Ах, дело всего лишь в деньгах, как же все просто в мире капитализма!

Небрежно взяв прозрачную папку, Саша пролистнула документы, и ее взор упал на конечную цифру примерных расходов.

И это только на первую из ряда операций.

Сто сорок тысяч франков.

Господи, она нули верно посчитала?

– А в рассрочку… – произнесла она сипло, сама удивляясь, как жалко звучит ее голос, – …в рассрочку можно?

Профессор уверил ее, что юристы клиники разработают для них оптимальную программу оплаты, причем как можно быстрее.

Ну да, разработали за день: первый взнос составлял семьдесят тысяч франков, а вторые семьдесят можно было выплачивать под грабительский процент в течение пяти лет.

– Даже если не семьдесят, а пятьдесят или двадцать – откуда у нас такие деньги? – повторял Илья, когда они снова оказались в их квартирке.

Нет, не их, а выделенной им виллой Арсон.

Все их знакомые собрали им на более чем солидный запас подгузников, приобрели детскую ванночку, коляску, одежду для их сына.

Милые ребята, но зачем все это Ивану Ильичу, если он не жилец?

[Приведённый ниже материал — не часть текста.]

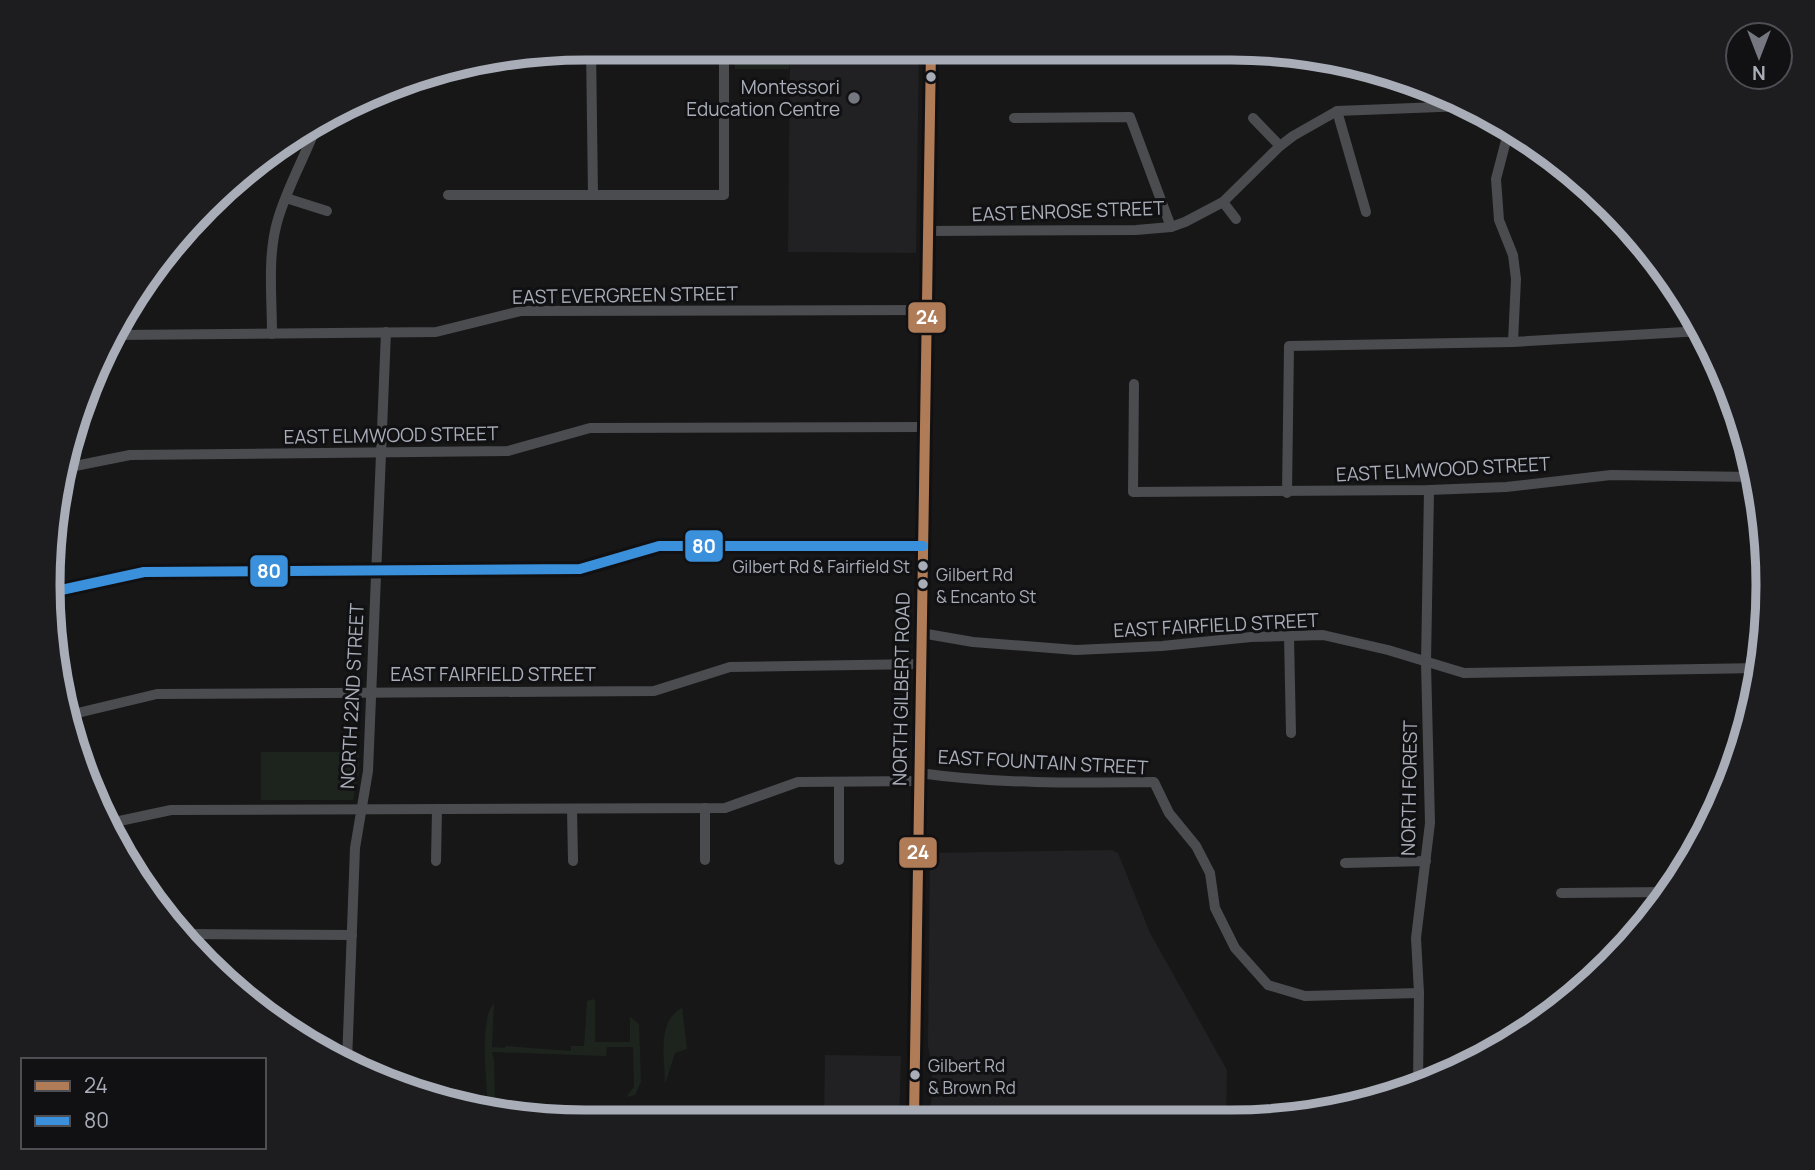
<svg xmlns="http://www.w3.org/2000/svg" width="1815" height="1170" font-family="Manrope,sans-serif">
<rect width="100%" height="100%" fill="#171717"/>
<g fill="#212123">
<polygon points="790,49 919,49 916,253 788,252"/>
<polygon points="1112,850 1118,853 1150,933 1227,1070 1226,1121 928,1120 932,1097 932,1067 928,1045 930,853"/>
<polygon points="825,1055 901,1056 899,1120 824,1120"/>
</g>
<g fill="#1d241e">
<polygon points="735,48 790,49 789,69 735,69"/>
<polygon points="261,752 359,752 359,771 353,800 261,800"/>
<path d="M593,999L595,1001V1042H630V1017L639,1024L641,1082L635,1095L628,1097V1094L634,1087L633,1047H607L606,1056L492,1052L494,1060L495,1102L487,1095C486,1073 480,1018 494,1003L492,1047L505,1048V1046L571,1051V1046H584L587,1001Z"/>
<path d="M682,1008L687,1049L675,1053L665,1084C665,1060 656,1021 682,1008Z"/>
</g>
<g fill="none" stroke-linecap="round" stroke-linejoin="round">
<g stroke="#4b4c50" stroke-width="10">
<polyline points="591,47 593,195"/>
<polyline points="1337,111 1366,212"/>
<polyline points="1014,118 1130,117 1171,227"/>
<polyline points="1253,118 1280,146"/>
<polyline points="1508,133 1496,179 1499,220 1513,255 1516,279 1513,342"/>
<polyline points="448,195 724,195 724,48"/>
<polyline points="286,198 327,211"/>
<polyline points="1223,202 1236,219"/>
<polyline points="928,231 1136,230 1171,227 1185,222 1223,202 1280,146 1293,136 1337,111 1465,106"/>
<path d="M272,334C272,296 267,255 278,219C288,185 306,155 318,122"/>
<polyline points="117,335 436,332 521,311 926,310"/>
<polyline points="1134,384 1133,492 1429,490 1506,487 1611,475 1755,477"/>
<polyline points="65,468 130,455 508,451 590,428 925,427"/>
<polyline points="1287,493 1289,346 1513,342 1702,331"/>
<polyline points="52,592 144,572 580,569 659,546 923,546"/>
<polyline points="921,633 973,642 1076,650 1162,646 1251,637 1323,635 1388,650 1464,673 1760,668"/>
<polyline points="1289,636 1291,733"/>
<polyline points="65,716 157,694 654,691 730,667 921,664"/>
<path d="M919,773C997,784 1075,783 1154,782L1169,813L1196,846L1210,873L1215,908L1235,948L1268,985L1305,996L1419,993"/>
<polyline points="839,782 839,860"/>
<polyline points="705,808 705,860"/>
<polyline points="572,809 573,861"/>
<polyline points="110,823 171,810 725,808 798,782 919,781"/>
<polyline points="436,861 437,809"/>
<polyline points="1345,863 1426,861"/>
<polyline points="1561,893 1668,892"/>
<polyline points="182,934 352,935"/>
<polyline points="347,1062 355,848 368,771 386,332"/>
<polyline points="1418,1086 1419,993 1416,938 1430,823 1426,663 1429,490"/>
</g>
<polyline stroke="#4d4f52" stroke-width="14" points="914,1120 931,50"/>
<g stroke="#111113" stroke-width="16">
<polyline id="bus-1" points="914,1120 931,50"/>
</g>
<g stroke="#111113" stroke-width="16">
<polyline id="bus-2" points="52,592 144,572 580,569 659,546 923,546"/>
</g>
<use href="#bus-1" stroke="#b07c57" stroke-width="10"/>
<use href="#bus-2" stroke="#3a90db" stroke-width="10"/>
</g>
<g fill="#a8adb8" stroke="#111113" stroke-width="2.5">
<circle cx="931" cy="77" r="6"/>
<circle cx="923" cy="566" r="6"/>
<circle cx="923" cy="584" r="6"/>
<circle cx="915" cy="1075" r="6"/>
</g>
<circle fill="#757880" stroke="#111113" stroke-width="2.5" cx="854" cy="98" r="7"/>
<g text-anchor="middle" stroke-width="6" stroke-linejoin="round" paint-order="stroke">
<g font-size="17" fill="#a8adb8" stroke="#111113" text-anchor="start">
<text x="910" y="573" text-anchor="end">Gilbert Rd &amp; Fairfield St</text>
<text x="936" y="581">Gilbert Rd<tspan x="936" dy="22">&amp; Encanto St</tspan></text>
<text x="928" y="1072">Gilbert Rd<tspan x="928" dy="22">&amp; Brown Rd</tspan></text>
</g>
<g font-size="19" fill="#a8adb8" stroke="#111113" text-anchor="end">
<text x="840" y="94">Montessori<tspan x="840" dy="22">Education Centre</tspan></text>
</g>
<g font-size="19" fill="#a8adb8" stroke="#111113">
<text transform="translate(1068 211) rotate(-2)" y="7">EAST ENROSE STREET</text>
<text transform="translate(625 295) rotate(-1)" y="7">EAST EVERGREEN STREET</text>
<text transform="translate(391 435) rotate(-1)" y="7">EAST ELMWOOD STREET</text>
<text transform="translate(1443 469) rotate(-3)" y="7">EAST ELMWOOD STREET</text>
<text transform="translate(1216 625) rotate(-3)" y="7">EAST FAIRFIELD STREET</text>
<text x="493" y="681">EAST FAIRFIELD STREET</text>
<text transform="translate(901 689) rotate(-89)" y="7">NORTH GILBERT ROAD</text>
<text transform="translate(352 696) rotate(-87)" y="7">NORTH 22ND STREET</text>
<text transform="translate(1043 762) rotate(3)" y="7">EAST FOUNTAIN STREET</text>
<text transform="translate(1409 788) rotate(-89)" y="7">NORTH FOREST</text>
</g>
</g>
<path d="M0 0H1815V1170H0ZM585 60H1231A525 525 0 0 1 1756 585V585A525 525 0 0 1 1231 1110H585A525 525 0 0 1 60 585V585A525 525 0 0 1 585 60Z" fill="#1d1d20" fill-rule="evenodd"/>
<path fill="none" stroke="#a8adb8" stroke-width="9" d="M585 60H1231A525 525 0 0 1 1756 585V585A525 525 0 0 1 1231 1110H585A525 525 0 0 1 60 585V585A525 525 0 0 1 585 60Z"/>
<g stroke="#111113" stroke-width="2.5">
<rect x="907" y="301" width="40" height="33" rx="7" fill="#b07c57"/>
<rect x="684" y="529" width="40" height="34" rx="7" fill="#3a90db"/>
<rect x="249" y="554" width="40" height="34" rx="7" fill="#3a90db"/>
<rect x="898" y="836" width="40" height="33" rx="7" fill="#b07c57"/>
</g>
<g font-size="19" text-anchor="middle" font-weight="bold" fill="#fff">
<text x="927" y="324">24</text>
<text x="704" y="553">80</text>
<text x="269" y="578">80</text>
<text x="918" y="859">24</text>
</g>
<rect x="21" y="1058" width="245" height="91" fill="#111113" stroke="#4d4f55" stroke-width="2"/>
<rect x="35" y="1081" width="35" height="10" fill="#b07c57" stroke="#4d4f55" stroke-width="2"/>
<text x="84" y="1093" font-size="21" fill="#a8adb8">24</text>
<rect x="35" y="1116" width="35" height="10" fill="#3a90db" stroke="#4d4f55" stroke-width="2"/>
<text x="84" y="1128" font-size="21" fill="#a8adb8">80</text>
<g transform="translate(1759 56) rotate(180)"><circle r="33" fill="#111113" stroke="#4d4f55" stroke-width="2"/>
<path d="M0-5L12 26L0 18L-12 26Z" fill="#757880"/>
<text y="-10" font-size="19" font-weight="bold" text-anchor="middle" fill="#a8adb8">N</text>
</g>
</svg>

Ну да, она не работала, он до недавнего времени был на правах стипендиата, получая немного наличности на карманные расходы, правда работая теперь на вилле Арсон (им даже разрешили, с учетом обстоятельств, остаться жить, не внося квартплату, на старой квартире, предназначенной вообще-то для новых стипендиатов) по двухлетнему договору.

В качестве «мальчика на побегушках» Илья зарабатывает теперь столько, что втроем они смогут не протянуть ноги – но оплатить операцию Ивану Ильичу…

Это было исключено.

Причем не одну операцию, а в течение нескольких лет жизни как минимум четыре…

И если каждая стоила по сто сорок тысяч франков (а вдруг дороже?), то им требовалось около шестисот тысяч франков.

Может, сразу для уверенности в завтрашнем дне миллион?

Взглянув на мирно спящего в особом коробе для младенцев Ивана Ильича, их Ивана Ильича, Саша дала себе слово, что не позволит смерти забрать у них сына.

По крайней мере, в ближайшие восемьдесят лет!

Ну или хотя бы в два или три года.

Только весь вопрос был в том, как.

Требовался сущий пустяк: не менее полумиллиона франков, вернее, для начала хотя бы эти чертовы сто двадцать тысяч.

– Вернуться в Питер? В России все же операции бесплатные.

– Я узнавал: такие – нет. На бумаге да, а фактически нет. Тебя поставят в очередь на бесплатную операцию, но наш сын умрет раньше, чем она подойдет. И специалистов нужного профиля в России меньше, чем на Западе, да и они сами предпочитают работать за валюту здесь, а не оперировать за более чем скромную зарплату российского врача там.

Значит, и этот вариант не подойдет.

– Я читал, что в Южной Америке люди в подобных случаях продают свою почку, – произнес грустно Илья. – Жаль, что я диабетик и моя никому и даром не нужна!

– Я свою продам! – заявила Саша, и муж, нахмурившись, явно устроил бы ей головомойку, но не рискнул, боясь разбудить Ивана Ильича.